▶ _PROMPT_: The answer must consist of each line of the records below that contains the string "lines".
*** Opening DATA ***
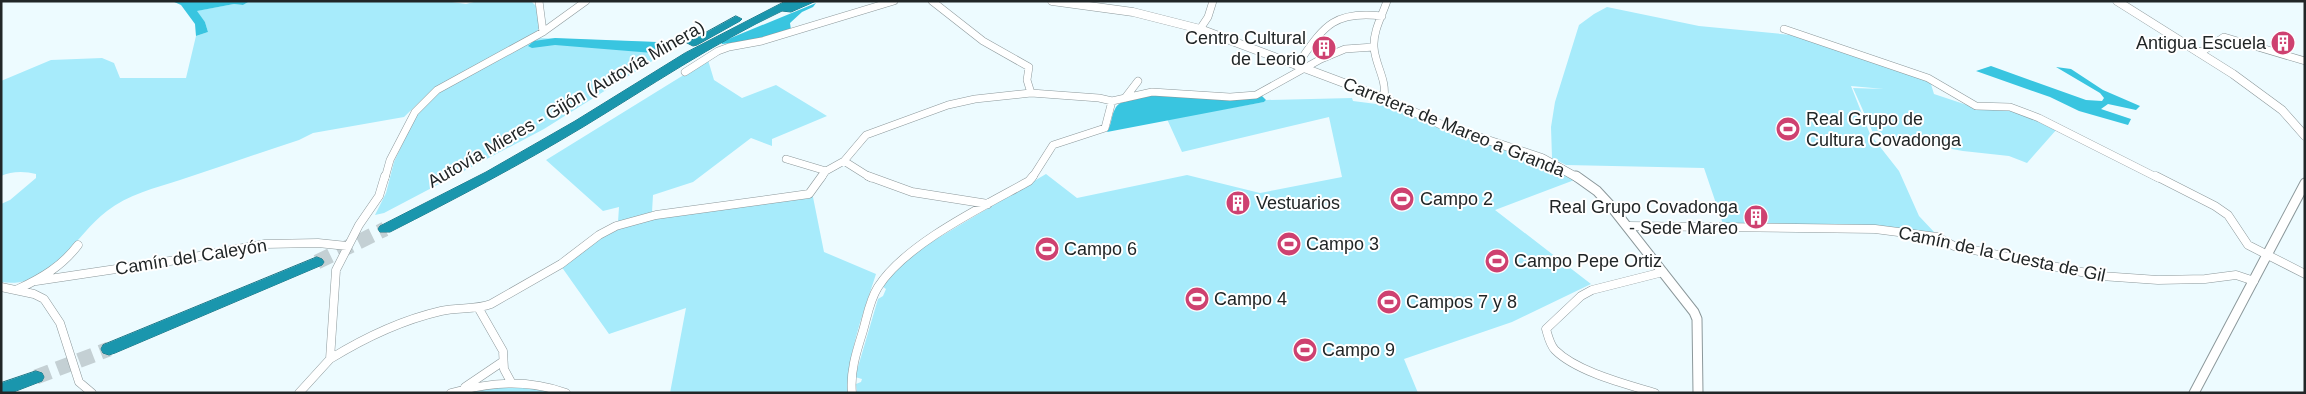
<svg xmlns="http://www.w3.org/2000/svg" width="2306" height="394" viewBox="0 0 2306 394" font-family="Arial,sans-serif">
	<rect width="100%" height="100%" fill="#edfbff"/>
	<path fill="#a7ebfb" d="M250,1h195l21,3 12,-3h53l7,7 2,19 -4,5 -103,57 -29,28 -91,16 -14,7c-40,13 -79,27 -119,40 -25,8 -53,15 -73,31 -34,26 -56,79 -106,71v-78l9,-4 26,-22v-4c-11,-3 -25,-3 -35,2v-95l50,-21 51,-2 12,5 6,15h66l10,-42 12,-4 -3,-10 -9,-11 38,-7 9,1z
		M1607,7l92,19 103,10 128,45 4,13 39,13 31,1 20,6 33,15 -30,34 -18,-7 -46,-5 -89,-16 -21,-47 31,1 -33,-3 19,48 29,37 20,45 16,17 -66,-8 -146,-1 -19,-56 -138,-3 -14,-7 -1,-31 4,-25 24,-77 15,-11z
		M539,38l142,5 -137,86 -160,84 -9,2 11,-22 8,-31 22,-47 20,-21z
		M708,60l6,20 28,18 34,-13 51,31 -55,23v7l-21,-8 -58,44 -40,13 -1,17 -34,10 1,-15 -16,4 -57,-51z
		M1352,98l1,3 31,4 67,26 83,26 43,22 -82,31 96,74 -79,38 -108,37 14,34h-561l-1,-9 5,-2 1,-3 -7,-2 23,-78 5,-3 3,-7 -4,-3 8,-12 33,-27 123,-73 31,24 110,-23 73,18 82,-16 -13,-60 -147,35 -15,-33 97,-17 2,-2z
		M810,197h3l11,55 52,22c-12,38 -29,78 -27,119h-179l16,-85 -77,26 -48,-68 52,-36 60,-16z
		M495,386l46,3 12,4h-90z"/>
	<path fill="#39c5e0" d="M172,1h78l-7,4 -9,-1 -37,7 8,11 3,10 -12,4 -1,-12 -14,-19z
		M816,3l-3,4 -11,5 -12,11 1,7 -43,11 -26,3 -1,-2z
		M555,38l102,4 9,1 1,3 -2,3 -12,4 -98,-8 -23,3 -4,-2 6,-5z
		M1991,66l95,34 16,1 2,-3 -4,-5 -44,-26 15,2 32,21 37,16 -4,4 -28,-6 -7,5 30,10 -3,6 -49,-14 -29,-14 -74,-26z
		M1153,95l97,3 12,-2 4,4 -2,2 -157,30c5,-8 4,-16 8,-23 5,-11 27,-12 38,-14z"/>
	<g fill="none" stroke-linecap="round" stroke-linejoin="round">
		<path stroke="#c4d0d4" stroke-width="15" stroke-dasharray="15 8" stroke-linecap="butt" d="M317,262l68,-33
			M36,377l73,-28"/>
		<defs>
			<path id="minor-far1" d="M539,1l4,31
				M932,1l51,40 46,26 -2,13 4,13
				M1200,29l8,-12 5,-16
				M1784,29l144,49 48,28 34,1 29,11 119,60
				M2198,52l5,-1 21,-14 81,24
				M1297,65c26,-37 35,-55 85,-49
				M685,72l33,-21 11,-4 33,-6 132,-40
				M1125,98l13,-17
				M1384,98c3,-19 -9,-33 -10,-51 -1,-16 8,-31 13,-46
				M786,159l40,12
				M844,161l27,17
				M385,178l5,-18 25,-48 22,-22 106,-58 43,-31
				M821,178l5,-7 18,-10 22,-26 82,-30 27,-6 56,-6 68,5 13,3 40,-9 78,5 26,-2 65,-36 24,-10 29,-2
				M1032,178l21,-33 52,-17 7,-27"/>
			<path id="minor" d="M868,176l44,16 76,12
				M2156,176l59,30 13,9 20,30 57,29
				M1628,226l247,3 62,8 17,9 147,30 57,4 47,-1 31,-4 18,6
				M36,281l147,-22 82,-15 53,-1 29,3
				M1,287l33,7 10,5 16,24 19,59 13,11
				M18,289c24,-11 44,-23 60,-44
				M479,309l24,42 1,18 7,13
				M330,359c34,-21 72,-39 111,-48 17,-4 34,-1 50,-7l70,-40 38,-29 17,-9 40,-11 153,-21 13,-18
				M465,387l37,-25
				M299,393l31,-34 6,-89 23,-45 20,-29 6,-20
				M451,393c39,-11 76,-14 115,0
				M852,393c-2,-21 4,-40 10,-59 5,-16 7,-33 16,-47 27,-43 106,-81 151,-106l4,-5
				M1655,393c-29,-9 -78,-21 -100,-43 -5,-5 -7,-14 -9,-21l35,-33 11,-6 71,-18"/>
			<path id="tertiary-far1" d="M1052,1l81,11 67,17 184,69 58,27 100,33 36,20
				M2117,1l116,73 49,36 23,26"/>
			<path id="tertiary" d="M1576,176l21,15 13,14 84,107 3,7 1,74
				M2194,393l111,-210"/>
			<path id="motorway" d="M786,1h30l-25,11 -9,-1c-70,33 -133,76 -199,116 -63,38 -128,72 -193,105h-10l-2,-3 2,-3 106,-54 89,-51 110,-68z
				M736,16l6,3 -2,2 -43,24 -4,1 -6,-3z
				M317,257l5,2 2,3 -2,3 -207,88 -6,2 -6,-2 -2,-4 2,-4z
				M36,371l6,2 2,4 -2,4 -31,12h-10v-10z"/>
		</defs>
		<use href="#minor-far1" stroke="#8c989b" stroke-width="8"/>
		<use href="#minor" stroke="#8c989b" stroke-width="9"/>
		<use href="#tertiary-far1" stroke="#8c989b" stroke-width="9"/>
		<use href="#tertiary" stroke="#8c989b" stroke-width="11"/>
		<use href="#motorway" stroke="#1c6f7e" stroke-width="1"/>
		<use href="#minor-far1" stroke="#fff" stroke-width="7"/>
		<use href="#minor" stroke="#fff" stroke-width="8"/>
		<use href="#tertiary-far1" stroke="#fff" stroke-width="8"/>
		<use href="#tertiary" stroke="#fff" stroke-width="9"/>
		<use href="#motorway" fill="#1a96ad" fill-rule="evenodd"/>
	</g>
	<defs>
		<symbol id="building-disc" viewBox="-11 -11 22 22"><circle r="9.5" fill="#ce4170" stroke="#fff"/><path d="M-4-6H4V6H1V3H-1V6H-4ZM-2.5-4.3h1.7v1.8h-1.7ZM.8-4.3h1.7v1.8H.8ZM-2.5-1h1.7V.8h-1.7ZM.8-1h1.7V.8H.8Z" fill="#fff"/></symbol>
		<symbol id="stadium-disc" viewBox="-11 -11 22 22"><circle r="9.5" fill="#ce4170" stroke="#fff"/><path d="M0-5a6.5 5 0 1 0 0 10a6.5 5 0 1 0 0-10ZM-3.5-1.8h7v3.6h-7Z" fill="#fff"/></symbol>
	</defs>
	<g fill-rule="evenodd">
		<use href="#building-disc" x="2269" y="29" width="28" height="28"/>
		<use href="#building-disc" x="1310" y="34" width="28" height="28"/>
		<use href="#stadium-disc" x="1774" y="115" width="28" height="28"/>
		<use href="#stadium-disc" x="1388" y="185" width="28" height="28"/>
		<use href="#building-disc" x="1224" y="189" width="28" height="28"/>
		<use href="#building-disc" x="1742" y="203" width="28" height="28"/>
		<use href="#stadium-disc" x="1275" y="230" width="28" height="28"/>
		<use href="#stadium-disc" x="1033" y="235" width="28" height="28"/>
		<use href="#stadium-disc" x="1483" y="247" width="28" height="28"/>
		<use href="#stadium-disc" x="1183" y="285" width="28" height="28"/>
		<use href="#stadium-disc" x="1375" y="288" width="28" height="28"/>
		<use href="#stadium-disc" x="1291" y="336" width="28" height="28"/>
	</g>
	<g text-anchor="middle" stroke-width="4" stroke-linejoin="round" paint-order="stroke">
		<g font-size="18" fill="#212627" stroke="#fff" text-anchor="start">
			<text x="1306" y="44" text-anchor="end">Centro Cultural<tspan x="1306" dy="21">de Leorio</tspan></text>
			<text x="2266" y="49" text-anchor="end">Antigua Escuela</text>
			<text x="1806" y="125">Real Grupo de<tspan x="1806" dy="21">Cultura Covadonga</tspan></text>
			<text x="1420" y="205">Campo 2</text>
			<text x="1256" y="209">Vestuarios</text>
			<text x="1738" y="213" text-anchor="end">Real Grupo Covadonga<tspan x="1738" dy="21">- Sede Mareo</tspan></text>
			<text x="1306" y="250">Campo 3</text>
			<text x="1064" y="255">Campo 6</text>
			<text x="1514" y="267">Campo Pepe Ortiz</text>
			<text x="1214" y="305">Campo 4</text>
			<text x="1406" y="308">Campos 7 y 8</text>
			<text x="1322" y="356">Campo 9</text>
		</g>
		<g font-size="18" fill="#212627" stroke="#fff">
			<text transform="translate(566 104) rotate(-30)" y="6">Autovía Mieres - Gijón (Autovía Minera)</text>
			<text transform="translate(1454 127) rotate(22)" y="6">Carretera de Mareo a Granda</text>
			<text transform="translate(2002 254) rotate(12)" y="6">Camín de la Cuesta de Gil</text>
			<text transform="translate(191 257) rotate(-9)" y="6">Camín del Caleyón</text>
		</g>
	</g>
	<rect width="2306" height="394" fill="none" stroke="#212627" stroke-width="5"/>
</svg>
*** Closing DATA ***
*** Opening DATA ***
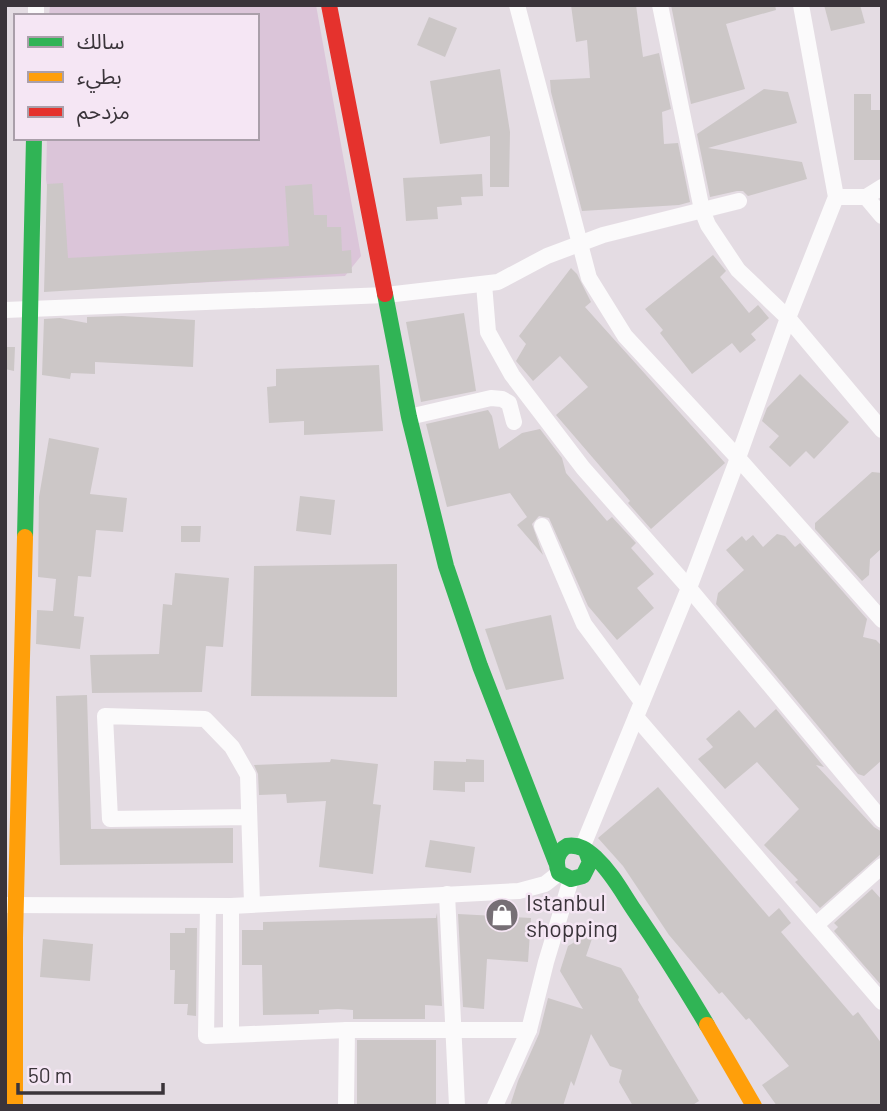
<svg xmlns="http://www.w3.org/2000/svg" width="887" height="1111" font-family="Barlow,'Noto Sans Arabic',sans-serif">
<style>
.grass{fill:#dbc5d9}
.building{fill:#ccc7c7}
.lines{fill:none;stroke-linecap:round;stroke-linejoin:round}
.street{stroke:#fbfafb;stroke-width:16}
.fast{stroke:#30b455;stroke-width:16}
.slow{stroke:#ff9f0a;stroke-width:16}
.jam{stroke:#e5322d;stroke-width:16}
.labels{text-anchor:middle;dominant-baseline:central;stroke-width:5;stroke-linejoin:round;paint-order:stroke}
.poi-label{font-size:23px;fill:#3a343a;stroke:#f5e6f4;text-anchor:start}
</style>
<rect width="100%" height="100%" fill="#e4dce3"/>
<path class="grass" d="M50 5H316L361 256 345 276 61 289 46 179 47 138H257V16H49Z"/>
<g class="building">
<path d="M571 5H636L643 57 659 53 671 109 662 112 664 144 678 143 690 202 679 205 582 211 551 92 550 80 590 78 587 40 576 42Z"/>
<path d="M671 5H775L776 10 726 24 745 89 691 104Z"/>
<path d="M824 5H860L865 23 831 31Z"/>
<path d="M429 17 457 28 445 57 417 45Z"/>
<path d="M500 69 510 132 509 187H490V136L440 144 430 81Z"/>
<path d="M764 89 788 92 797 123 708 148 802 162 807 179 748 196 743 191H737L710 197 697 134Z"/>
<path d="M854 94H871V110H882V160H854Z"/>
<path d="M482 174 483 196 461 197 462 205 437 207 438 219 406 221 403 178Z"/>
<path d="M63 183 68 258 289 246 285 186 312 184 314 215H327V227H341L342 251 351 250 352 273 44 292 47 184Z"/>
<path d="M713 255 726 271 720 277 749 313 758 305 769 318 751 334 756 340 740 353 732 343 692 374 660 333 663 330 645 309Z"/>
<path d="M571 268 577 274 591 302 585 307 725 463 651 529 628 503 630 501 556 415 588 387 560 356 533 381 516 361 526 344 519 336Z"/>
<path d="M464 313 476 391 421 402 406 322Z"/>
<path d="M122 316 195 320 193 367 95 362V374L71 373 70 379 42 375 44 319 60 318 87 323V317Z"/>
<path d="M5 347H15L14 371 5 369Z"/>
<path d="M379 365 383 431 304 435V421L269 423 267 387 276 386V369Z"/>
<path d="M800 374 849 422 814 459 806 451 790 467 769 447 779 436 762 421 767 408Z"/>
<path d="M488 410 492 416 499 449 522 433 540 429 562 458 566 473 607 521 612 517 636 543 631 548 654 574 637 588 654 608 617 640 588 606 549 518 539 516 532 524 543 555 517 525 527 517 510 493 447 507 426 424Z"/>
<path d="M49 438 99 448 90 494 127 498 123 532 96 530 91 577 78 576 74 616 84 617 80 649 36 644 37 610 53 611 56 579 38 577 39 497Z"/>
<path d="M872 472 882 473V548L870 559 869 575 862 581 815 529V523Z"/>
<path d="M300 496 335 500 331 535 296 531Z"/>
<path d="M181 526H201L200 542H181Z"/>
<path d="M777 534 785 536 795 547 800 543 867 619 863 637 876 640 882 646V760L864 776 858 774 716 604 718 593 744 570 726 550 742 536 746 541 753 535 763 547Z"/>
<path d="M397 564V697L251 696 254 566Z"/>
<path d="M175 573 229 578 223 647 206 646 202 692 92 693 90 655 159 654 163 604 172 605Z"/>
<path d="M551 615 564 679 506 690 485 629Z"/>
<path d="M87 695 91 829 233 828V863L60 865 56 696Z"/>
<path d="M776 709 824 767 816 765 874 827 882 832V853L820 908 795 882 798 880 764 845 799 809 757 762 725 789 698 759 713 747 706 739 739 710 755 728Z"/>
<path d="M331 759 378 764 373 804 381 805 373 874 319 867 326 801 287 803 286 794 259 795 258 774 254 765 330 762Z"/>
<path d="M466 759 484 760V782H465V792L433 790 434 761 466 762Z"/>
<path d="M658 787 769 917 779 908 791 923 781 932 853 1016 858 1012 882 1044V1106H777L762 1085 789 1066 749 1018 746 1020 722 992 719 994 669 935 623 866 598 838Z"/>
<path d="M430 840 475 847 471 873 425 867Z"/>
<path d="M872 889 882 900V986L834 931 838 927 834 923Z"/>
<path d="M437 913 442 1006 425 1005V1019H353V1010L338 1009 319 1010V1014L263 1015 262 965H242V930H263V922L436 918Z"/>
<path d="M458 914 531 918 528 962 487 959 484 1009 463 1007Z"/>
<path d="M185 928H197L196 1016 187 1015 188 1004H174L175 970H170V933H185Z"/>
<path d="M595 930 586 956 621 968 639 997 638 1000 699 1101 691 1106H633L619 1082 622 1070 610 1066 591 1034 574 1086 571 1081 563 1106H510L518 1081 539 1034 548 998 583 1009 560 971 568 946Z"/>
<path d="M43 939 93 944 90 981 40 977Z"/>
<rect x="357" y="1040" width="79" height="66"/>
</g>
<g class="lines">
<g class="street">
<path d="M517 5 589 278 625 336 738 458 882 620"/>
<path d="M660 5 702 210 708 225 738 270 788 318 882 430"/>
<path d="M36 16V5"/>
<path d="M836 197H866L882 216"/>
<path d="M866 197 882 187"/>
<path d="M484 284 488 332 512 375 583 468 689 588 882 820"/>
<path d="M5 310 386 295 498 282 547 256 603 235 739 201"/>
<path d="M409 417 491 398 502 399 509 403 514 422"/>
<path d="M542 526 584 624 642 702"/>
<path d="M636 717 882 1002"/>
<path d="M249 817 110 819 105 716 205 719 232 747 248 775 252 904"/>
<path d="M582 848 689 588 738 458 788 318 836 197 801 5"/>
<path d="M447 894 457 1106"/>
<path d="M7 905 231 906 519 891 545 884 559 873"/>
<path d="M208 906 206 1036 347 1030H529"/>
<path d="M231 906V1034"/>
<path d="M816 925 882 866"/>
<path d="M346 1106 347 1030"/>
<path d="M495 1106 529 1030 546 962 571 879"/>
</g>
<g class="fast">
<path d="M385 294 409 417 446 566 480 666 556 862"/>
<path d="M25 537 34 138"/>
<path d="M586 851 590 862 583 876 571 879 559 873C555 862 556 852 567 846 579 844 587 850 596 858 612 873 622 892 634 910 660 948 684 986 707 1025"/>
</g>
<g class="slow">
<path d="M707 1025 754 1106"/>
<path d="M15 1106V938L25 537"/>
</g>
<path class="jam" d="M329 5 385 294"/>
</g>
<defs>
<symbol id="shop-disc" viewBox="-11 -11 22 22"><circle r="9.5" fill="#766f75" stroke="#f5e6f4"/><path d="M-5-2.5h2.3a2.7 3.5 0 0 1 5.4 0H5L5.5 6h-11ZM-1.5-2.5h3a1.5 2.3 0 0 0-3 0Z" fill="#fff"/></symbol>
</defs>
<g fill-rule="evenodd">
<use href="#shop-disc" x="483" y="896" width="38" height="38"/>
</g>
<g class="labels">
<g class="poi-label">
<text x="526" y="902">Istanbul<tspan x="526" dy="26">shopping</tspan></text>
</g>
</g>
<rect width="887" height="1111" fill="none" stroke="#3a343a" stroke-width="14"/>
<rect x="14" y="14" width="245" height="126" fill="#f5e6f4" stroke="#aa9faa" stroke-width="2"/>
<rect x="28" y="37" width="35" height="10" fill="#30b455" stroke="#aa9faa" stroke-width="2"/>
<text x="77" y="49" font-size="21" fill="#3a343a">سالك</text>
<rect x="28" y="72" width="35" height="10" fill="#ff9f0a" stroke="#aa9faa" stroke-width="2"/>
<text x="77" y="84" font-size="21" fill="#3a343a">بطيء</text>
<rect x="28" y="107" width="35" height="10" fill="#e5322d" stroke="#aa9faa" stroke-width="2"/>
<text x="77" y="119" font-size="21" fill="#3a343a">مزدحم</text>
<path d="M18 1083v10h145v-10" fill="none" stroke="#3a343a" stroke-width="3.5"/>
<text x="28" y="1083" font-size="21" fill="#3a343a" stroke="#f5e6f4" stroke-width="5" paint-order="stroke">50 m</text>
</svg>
*** Closing DATA ***
▶ _SOLUTION TO THIS PROBLEM_:
.lines{fill:none;stroke-linecap:round;stroke-linejoin:round}
<g class="lines">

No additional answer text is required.